EXERCISE BRIEF:
Below this line are records; write out exactly the lines from the one containing "Please see the" through the one containing "First, download the", with the pictures left out.
***
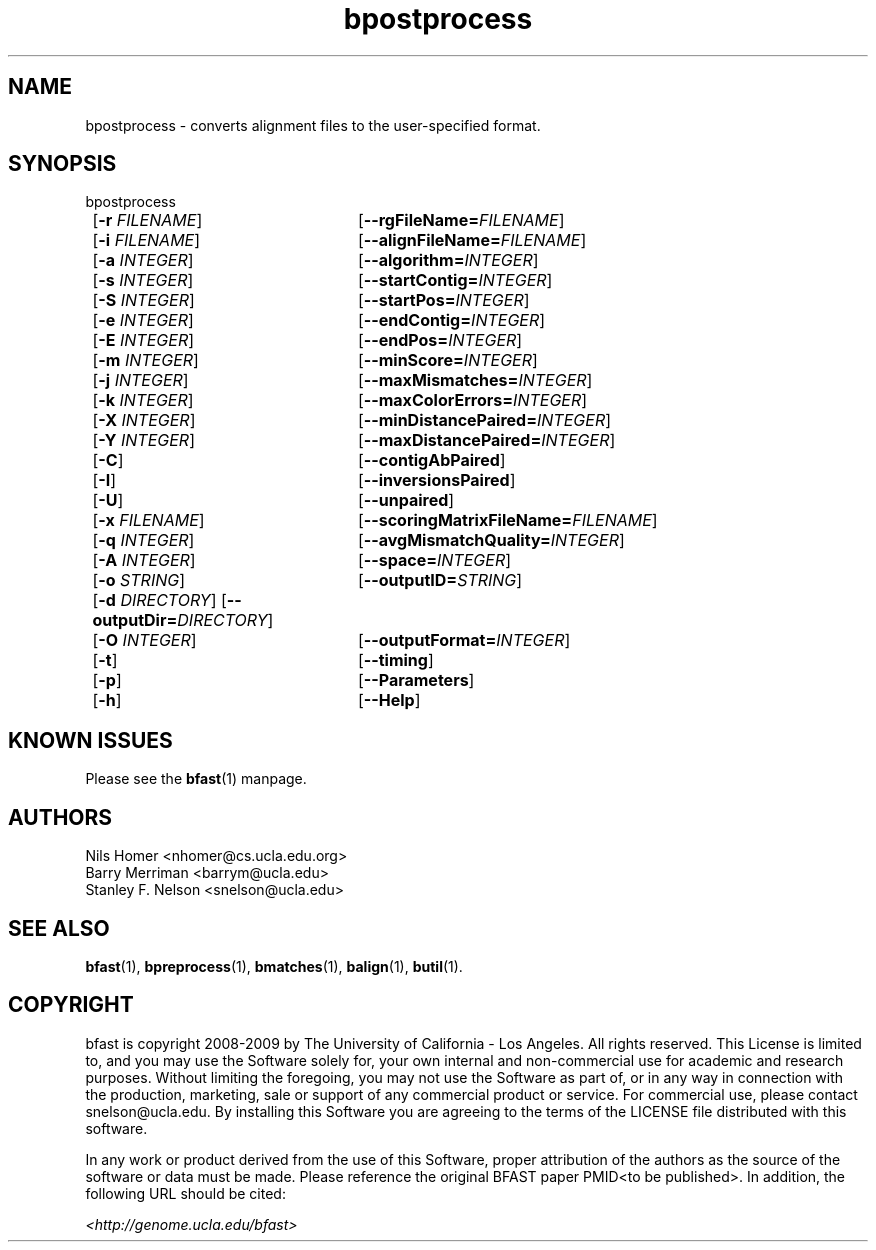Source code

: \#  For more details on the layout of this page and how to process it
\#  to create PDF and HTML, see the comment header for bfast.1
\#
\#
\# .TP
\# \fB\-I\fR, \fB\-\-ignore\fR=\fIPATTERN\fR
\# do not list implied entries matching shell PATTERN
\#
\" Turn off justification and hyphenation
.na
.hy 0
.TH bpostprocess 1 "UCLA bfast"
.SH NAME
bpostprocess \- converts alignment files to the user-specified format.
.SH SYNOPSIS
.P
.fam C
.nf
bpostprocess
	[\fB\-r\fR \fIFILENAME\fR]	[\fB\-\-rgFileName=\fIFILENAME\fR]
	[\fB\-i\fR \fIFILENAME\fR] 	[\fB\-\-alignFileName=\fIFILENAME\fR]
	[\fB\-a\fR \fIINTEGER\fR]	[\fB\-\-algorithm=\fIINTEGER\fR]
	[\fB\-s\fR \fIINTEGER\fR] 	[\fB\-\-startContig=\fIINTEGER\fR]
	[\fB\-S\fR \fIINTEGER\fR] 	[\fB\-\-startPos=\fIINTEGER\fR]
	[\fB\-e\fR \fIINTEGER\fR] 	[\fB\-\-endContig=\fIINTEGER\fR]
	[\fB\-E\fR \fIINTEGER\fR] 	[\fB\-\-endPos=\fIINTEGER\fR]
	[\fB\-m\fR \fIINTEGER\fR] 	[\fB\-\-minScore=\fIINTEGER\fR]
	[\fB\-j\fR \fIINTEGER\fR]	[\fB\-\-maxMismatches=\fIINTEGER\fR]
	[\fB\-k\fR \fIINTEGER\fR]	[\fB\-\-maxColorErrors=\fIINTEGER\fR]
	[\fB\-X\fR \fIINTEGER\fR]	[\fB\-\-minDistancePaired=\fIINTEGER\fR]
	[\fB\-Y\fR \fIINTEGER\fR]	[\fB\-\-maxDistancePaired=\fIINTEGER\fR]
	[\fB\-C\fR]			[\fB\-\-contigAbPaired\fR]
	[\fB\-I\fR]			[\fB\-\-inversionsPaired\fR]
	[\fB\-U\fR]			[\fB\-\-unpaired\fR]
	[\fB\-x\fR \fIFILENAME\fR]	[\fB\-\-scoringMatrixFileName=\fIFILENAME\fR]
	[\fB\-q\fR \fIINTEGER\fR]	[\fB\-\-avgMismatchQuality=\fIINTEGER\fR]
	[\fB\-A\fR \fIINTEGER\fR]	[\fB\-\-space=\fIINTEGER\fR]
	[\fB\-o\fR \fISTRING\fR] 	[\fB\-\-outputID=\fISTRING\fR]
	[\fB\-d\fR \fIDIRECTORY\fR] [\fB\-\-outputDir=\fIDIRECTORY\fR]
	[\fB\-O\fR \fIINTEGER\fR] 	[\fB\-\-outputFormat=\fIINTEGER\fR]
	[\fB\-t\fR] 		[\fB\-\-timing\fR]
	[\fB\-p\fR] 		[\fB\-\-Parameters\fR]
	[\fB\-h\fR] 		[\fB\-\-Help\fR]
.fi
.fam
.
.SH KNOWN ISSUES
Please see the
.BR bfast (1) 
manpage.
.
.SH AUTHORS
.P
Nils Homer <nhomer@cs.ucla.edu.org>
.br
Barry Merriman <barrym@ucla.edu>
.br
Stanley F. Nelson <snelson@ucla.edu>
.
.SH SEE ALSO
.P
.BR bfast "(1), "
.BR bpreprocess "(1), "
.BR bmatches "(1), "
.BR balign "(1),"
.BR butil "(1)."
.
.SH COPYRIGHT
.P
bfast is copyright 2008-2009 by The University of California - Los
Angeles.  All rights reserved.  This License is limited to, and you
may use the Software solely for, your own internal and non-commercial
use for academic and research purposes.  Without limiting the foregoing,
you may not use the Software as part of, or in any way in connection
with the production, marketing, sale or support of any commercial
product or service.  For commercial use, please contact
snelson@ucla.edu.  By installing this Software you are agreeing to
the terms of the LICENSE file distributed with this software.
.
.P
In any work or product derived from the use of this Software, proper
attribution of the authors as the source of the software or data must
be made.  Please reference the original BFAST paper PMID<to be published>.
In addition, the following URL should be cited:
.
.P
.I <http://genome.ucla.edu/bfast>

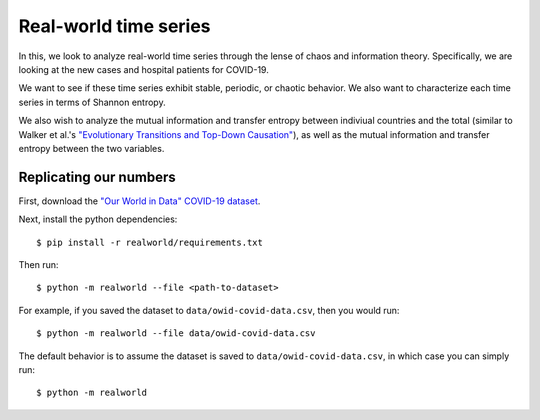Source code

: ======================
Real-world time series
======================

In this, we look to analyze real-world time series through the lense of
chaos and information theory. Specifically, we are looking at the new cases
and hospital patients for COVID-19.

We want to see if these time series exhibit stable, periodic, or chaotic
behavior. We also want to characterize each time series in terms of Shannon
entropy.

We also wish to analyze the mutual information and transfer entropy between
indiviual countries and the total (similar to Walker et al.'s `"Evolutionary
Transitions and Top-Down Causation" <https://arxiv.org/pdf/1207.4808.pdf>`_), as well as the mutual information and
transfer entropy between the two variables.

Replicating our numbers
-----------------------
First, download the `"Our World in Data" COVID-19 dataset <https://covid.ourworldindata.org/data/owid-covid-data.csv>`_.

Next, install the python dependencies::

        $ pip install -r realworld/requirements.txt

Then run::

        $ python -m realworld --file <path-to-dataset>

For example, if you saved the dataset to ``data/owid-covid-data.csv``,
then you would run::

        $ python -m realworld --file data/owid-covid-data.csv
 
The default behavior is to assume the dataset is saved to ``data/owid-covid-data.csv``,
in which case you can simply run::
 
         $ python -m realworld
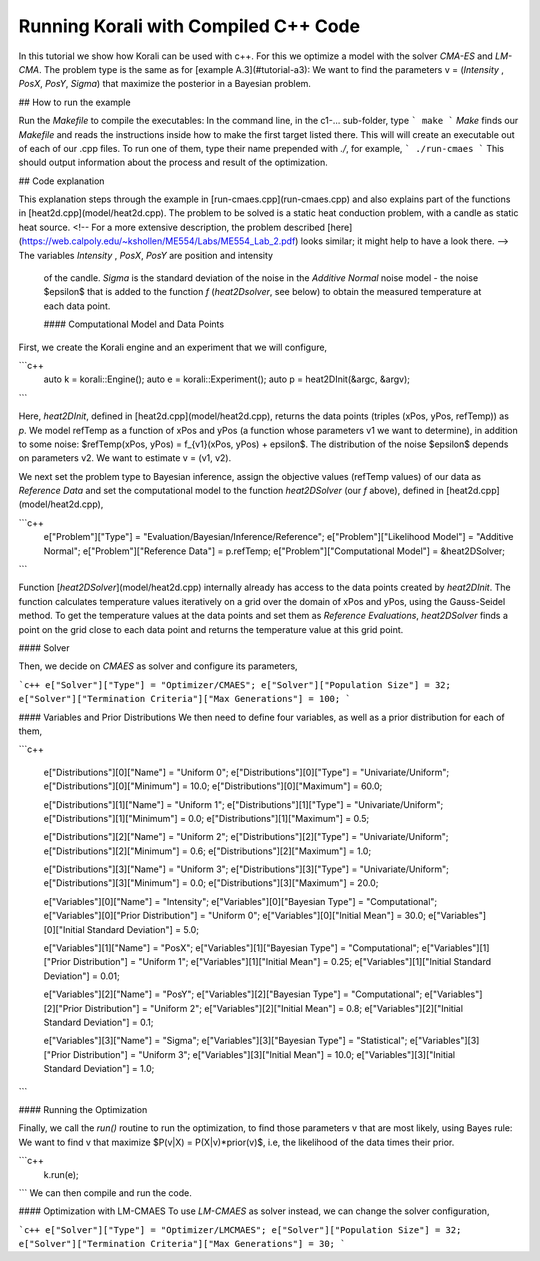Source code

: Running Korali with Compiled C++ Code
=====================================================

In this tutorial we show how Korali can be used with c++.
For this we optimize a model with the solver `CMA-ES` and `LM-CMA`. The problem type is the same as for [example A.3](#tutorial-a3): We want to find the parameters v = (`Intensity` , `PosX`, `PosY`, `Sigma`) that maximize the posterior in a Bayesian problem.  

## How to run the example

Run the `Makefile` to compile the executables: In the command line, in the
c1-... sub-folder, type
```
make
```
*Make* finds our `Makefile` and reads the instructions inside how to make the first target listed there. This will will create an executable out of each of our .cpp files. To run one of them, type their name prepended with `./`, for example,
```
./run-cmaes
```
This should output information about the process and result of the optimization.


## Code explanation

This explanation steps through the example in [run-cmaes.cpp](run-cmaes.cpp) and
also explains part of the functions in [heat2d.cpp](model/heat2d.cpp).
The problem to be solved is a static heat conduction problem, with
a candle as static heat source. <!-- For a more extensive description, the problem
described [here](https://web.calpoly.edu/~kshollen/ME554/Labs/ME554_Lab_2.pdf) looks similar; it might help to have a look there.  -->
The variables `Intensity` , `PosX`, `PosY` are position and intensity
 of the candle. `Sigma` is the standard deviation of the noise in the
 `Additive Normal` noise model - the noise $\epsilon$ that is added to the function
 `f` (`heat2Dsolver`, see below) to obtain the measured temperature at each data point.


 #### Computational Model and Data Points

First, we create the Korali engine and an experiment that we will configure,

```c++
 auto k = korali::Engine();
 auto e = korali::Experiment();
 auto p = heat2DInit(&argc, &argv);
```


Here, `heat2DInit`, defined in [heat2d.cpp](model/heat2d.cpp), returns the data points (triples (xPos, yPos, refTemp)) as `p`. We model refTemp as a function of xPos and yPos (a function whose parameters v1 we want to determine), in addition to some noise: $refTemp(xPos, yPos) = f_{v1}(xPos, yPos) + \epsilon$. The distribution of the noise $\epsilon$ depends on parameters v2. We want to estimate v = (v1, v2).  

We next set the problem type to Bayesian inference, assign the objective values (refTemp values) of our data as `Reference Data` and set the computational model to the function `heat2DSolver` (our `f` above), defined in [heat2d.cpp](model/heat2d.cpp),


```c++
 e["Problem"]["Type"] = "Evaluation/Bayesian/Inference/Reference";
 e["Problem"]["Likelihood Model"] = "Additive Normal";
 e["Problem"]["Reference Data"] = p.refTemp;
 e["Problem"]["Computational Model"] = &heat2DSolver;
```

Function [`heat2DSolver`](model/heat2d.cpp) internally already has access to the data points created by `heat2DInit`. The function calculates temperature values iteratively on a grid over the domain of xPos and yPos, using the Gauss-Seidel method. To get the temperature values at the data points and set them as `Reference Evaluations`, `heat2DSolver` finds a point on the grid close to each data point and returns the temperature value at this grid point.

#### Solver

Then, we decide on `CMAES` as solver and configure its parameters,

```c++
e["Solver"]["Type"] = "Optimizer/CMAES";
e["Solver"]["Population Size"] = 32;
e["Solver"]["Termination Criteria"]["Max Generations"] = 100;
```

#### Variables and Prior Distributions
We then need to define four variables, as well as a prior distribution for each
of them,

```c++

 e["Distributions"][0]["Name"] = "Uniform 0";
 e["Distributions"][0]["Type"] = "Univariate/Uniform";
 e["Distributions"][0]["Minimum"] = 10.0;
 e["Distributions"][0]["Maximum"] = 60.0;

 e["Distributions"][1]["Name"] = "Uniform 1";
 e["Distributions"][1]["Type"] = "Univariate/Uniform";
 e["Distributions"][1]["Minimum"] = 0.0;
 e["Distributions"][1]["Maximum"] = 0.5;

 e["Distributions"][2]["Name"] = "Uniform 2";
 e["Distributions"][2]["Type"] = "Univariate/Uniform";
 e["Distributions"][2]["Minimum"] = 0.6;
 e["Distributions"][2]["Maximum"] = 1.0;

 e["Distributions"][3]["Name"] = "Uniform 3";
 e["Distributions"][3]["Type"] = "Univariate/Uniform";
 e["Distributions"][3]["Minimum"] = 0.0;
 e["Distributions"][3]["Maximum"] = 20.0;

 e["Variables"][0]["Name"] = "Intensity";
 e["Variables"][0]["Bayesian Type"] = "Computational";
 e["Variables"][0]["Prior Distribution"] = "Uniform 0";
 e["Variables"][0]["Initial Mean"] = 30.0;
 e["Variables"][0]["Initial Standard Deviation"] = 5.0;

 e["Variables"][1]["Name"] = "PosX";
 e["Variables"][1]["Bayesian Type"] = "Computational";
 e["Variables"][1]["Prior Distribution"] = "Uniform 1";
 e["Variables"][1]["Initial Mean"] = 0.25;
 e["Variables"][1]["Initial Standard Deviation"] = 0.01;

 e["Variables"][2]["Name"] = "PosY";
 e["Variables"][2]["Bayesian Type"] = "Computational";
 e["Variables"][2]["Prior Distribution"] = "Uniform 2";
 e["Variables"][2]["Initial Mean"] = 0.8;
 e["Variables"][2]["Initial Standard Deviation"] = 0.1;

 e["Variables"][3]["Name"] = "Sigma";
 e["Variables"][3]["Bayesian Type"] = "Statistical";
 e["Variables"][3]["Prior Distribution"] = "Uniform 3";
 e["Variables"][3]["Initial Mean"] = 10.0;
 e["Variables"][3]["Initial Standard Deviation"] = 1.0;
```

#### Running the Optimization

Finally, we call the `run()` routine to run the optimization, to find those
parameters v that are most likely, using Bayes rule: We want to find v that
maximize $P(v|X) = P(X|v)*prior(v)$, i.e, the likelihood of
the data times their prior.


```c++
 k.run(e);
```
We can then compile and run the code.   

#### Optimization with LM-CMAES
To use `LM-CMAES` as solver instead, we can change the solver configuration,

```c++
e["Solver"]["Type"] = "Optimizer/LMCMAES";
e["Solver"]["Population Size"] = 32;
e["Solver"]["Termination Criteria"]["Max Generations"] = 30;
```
***
TASK RESULT:
Please see the
.BR bfast (1) 
manpage.
.
.SH AUTHORS
.P
Nils Homer <nhomer@cs.ucla.edu.org>
.br
Barry Merriman <barrym@ucla.edu>
.br
Stanley F. Nelson <snelson@ucla.edu>
.
.SH SEE ALSO
.P
.BR bfast "(1), "
.BR bpreprocess "(1), "
.BR bmatches "(1), "
.BR balign "(1),"
.BR butil "(1)."
.
.SH COPYRIGHT
.P
bfast is copyright 2008-2009 by The University of California - Los
Angeles.  All rights reserved.  This License is limited to, and you
may use the Software solely for, your own internal and non-commercial
use for academic and research purposes.  Without limiting the foregoing,
you may not use the Software as part of, or in any way in connection
with the production, marketing, sale or support of any commercial
product or service.  For commercial use, please contact
snelson@ucla.edu.  By installing this Software you are agreeing to
the terms of the LICENSE file distributed with this software.
.
.P
In any work or product derived from the use of this Software, proper
attribution of the authors as the source of the software or data must
be made.  Please reference the original BFAST paper PMID<to be published>.
In addition, the following URL should be cited:
.
.P
.I <http://genome.ucla.edu/bfast>

Source code

: ======================
Real-world time series
======================

In this, we look to analyze real-world time series through the lense of
chaos and information theory. Specifically, we are looking at the new cases
and hospital patients for COVID-19.

We want to see if these time series exhibit stable, periodic, or chaotic
behavior. We also want to characterize each time series in terms of Shannon
entropy.

We also wish to analyze the mutual information and transfer entropy between
indiviual countries and the total (similar to Walker et al.'s `"Evolutionary
Transitions and Top-Down Causation" <https://arxiv.org/pdf/1207.4808.pdf>`_), as well as the mutual information and
transfer entropy between the two variables.

Replicating our numbers
-----------------------
First, download the `"Our World in Data" COVID-19 dataset <https://covid.ourworldindata.org/data/owid-covid-data.csv>`_.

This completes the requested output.